Kegiatan tersebut digelar sebagai bentuk pengecekan kesiapan personel dalam menghadapi berbagai tugas operasional ke depan.
Dalam arahannya, Irjen Pol. Asep Edi Suheri menyampaikan apresiasi atas semangat serta kesiapan seluruh anggota Brimob yang hadir. Ia menegaskan bahwa kesiapan personel bukan hanya dilihat dari jumlah kekuatan pasukan, tetapi juga dari kedisiplinan, ketenangan, dan rasa tanggung jawab saat menjalankan tugas.
Menurutnya, personel Brimob harus mampu bekerja secara profesional, terukur, serta akuntabel dalam setiap penugasan. Selain itu, seluruh anggota diminta tetap mengedepankan pendekatan humanis kepada masyarakat.
Kapolda juga memberi perhatian khusus kepada personel Brimob yang baru dilantik. Ia meminta mereka segera menyesuaikan diri dengan dinamika tugas di wilayah hukum Polda Metro Jaya.
Ia menegaskan bahwa kehormatan sebagai anggota Polri harus tercermin melalui disiplin, loyalitas, dan tanggung jawab dalam setiap tindakan.
“Kehormatan yang saudara emban harus diwujudkan dalam setiap pelaksanaan tugas. Jadilah personel yang disiplin, loyal, dan mampu menjaga nama baik institusi,” ujarnya.
Lebih lanjut, Kapolda meminta seluruh personel menjaga kesiapsiagaan, keselamatan, serta kekompakan saat bertugas.

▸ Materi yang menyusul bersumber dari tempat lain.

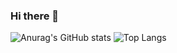 ### Hi there 👋

![Anurag's GitHub stats](https://github-readme-stats.vercel.app/api?username=bqyden&show_icons=true&theme=dark) ![Top Langs](https://github-readme-stats.vercel.app/api/top-langs/?username=bqyden&layout=compact&theme=dark)

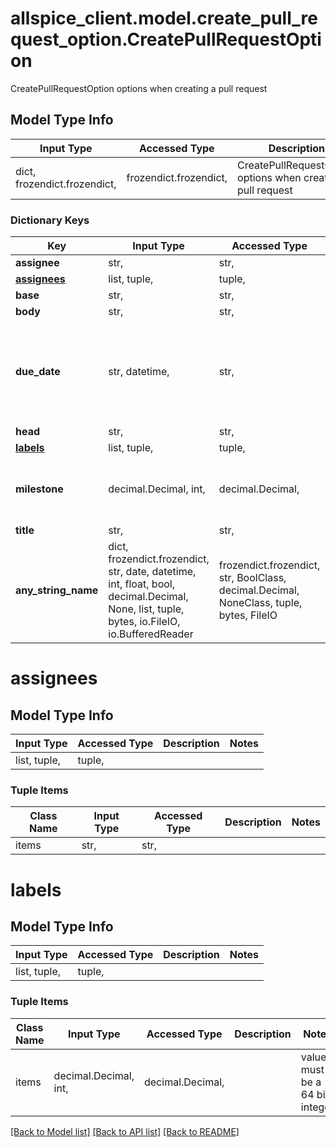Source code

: # allspice_client.model.create_pull_request_option.CreatePullRequestOption

CreatePullRequestOption options when creating a pull request

## Model Type Info
Input Type | Accessed Type | Description | Notes
------------ | ------------- | ------------- | -------------
dict, frozendict.frozendict,  | frozendict.frozendict,  | CreatePullRequestOption options when creating a pull request | 

### Dictionary Keys
Key | Input Type | Accessed Type | Description | Notes
------------ | ------------- | ------------- | ------------- | -------------
**assignee** | str,  | str,  |  | [optional] 
**[assignees](#assignees)** | list, tuple,  | tuple,  |  | [optional] 
**base** | str,  | str,  |  | [optional] 
**body** | str,  | str,  |  | [optional] 
**due_date** | str, datetime,  | str,  |  | [optional] value must conform to RFC-3339 date-time
**head** | str,  | str,  |  | [optional] 
**[labels](#labels)** | list, tuple,  | tuple,  |  | [optional] 
**milestone** | decimal.Decimal, int,  | decimal.Decimal,  |  | [optional] value must be a 64 bit integer
**title** | str,  | str,  |  | [optional] 
**any_string_name** | dict, frozendict.frozendict, str, date, datetime, int, float, bool, decimal.Decimal, None, list, tuple, bytes, io.FileIO, io.BufferedReader | frozendict.frozendict, str, BoolClass, decimal.Decimal, NoneClass, tuple, bytes, FileIO | any string name can be used but the value must be the correct type | [optional]

# assignees

## Model Type Info
Input Type | Accessed Type | Description | Notes
------------ | ------------- | ------------- | -------------
list, tuple,  | tuple,  |  | 

### Tuple Items
Class Name | Input Type | Accessed Type | Description | Notes
------------- | ------------- | ------------- | ------------- | -------------
items | str,  | str,  |  | 

# labels

## Model Type Info
Input Type | Accessed Type | Description | Notes
------------ | ------------- | ------------- | -------------
list, tuple,  | tuple,  |  | 

### Tuple Items
Class Name | Input Type | Accessed Type | Description | Notes
------------- | ------------- | ------------- | ------------- | -------------
items | decimal.Decimal, int,  | decimal.Decimal,  |  | value must be a 64 bit integer

[[Back to Model list]](../../README.md#documentation-for-models) [[Back to API list]](../../README.md#documentation-for-api-endpoints) [[Back to README]](../../README.md)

Ia menilai pelayanan yang baik dan kehadiran polisi yang memberi rasa aman menjadi hal utama di tengah masyarakat.
“Jangan sekali-kali menyakiti hati masyarakat. Tampilkan Brimob yang tegas tanpa arogan, siap bertindak dengan penuh kendali, serta selalu hadir memberi rasa aman,” tegasnya.

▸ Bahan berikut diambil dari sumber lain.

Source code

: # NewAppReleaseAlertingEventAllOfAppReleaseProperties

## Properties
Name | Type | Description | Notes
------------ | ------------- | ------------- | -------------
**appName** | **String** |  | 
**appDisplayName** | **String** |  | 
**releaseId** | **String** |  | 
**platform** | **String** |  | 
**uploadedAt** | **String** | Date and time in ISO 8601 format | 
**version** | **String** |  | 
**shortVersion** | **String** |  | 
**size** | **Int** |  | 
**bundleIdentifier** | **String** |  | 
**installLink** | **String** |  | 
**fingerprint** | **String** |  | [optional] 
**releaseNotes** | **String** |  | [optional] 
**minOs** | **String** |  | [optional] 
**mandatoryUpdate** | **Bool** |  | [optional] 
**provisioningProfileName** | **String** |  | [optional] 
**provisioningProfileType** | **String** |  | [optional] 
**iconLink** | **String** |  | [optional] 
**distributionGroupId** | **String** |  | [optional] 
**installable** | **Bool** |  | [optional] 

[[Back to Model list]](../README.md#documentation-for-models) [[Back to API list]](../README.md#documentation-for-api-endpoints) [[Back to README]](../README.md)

Menutup arahannya, Irjen Pol. Asep Edi Suheri memberikan motivasi kepada seluruh personel melalui semboyan khas Korps Brimob.
“Tampilkan Brimob yang tegas tanpa arogan, siap bertindak dengan penuh kendali. Ingatlah semboyan kita: Sekali Melangkah, Pantang Menyerah, Sekali Tampil Harus Berhasil. Brimob untuk kemanusiaan,” pungkasnya.